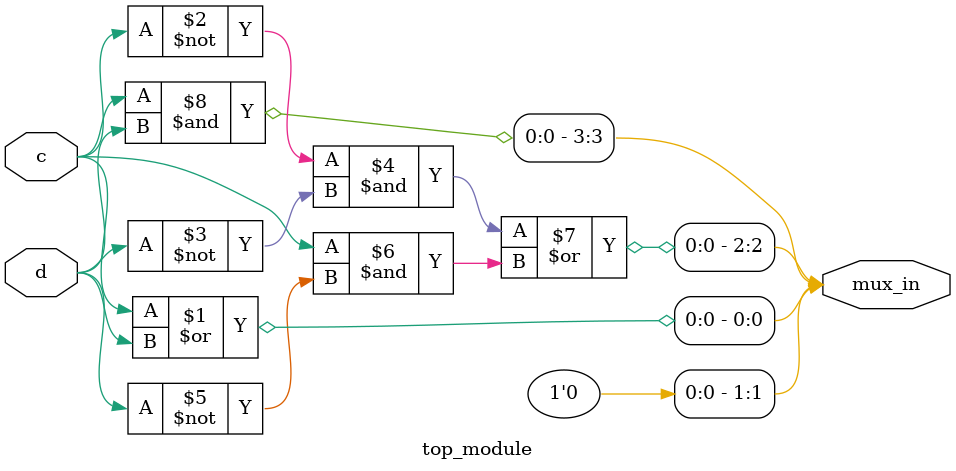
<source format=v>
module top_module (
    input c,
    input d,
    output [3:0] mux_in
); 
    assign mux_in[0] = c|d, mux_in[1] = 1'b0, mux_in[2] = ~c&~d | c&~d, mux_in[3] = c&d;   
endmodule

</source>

-- Prompt --
When you transcribe these entries, keep every word exact and drop the pictures.

-- Task output --
<source format=v>
module top_module (
    input c,
    input d,
    output [3:0] mux_in
); 
    assign mux_in[0] = c|d, mux_in[1] = 1'b0, mux_in[2] = ~c&~d | c&~d, mux_in[3] = c&d;   
endmodule

</source>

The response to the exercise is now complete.